== Task prompt ==
Each line of the records that holds the word "Retrospective" should be copied out.

== Source data ==
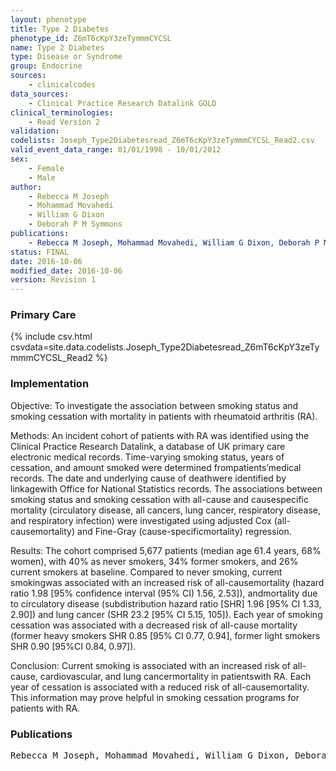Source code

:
 ```yaml
---
layout: phenotype
title: Type 2 Diabetes
phenotype_id: Z6mT6cKpY3zeTymmmCYCSL
name: Type 2 Diabetes
type: Disease or Syndrome
group: Endocrine
sources: 
    - clinicalcodes
data_sources:
    - Clinical Practice Research Datalink GOLD
clinical_terminologies:
    - Read Version 2
validation:
codelists: Joseph_Type2Diabetesread_Z6mT6cKpY3zeTymmmCYCSL_Read2.csv
valid_event_data_range: 01/01/1998 - 10/01/2012
sex:
    - Female
    - Male
author:
    - Rebecca M Joseph
    - Mohammad Movahedi
    - William G Dixon
    - Deborah P M Symmons    
publications:
    - Rebecca M Joseph, Mohammad Movahedi, William G Dixon, Deborah P M Symmons, Smoking-Related Mortality in Patients With Early Rheumatoid Arthritis: A Retrospective Cohort Study Using the Clinical Practice Research Datalink. Authritis Care and Research, 68(11), 1598-1606, 2016.
status: FINAL
date: 2016-10-06
modified_date: 2016-10-06
version: Revision 1
---
```


### Primary Care

{% include csv.html csvdata=site.data.codelists.Joseph_Type2Diabetesread_Z6mT6cKpY3zeTymmmCYCSL_Read2 %}

### Implementation

Objective:
To investigate the association between smoking status and smoking cessation with mortality in patients with
rheumatoid arthritis (RA).

Methods:
An incident cohort of patients with RA was identified using the Clinical Practice Research Datalink, a database of
UK primary care electronic medical records. Time-varying smoking status, years of cessation, and amount smoked were
determined frompatients’medical records. The date and underlying cause of deathwere identified by linkagewith Office for
National Statistics records. The associations between smoking status and smoking cessation with all-cause and causespecific
mortality (circulatory disease, all cancers, lung cancer, respiratory disease, and respiratory infection) were investigated
using adjusted Cox (all-causemortality) and Fine-Gray (cause-specificmortality) regression.

Results: The cohort comprised 5,677 patients (median age 61.4 years, 68% women), with 40% as never smokers, 34% former
smokers, and 26% current smokers at baseline. Compared to never smoking, current smokingwas associated with an increased
risk of all-causemortality (hazard ratio 1.98 [95% confidence interval (95% CI) 1.56, 2.53]), andmortality due to circulatory disease
(subdistribution hazard ratio [SHR] 1.96 [95% CI 1.33, 2.90]) and lung cancer (SHR 23.2 [95% CI 5.15, 105]). Each year of
smoking cessation was associated with a decreased risk of all-cause mortality (former heavy smokers SHR 0.85 [95% CI 0.77,
0.94], former light smokers SHR 0.90 [95%CI 0.84, 0.97]).

Conclusion: Current smoking is associated with an increased risk of all-cause, cardiovascular, and lung cancermortality in
patientswith RA. Each year of cessation is associated with a reduced risk of all-causemortality. This information may prove
helpful in smoking cessation programs for patients with RA.

### Publications

<pre>
Rebecca M Joseph, Mohammad Movahedi, William G Dixon, Deborah P M Symmons, Smoking-Related Mortality in Patients With Early Rheumatoid Arthritis: A Retrospective Cohort Study Using the Clinical Practice Research Datalink. Authritis Care and Research, 68(11), 1598-1606, 2016.
</pre>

== Finished exercise ==
    - Rebecca M Joseph, Mohammad Movahedi, William G Dixon, Deborah P M Symmons, Smoking-Related Mortality in Patients With Early Rheumatoid Arthritis: A Retrospective Cohort Study Using the Clinical Practice Research Datalink. Authritis Care and Research, 68(11), 1598-1606, 2016.
Rebecca M Joseph, Mohammad Movahedi, William G Dixon, Deborah P M Symmons, Smoking-Related Mortality in Patients With Early Rheumatoid Arthritis: A Retrospective Cohort Study Using the Clinical Practice Research Datalink. Authritis Care and Research, 68(11), 1598-1606, 2016.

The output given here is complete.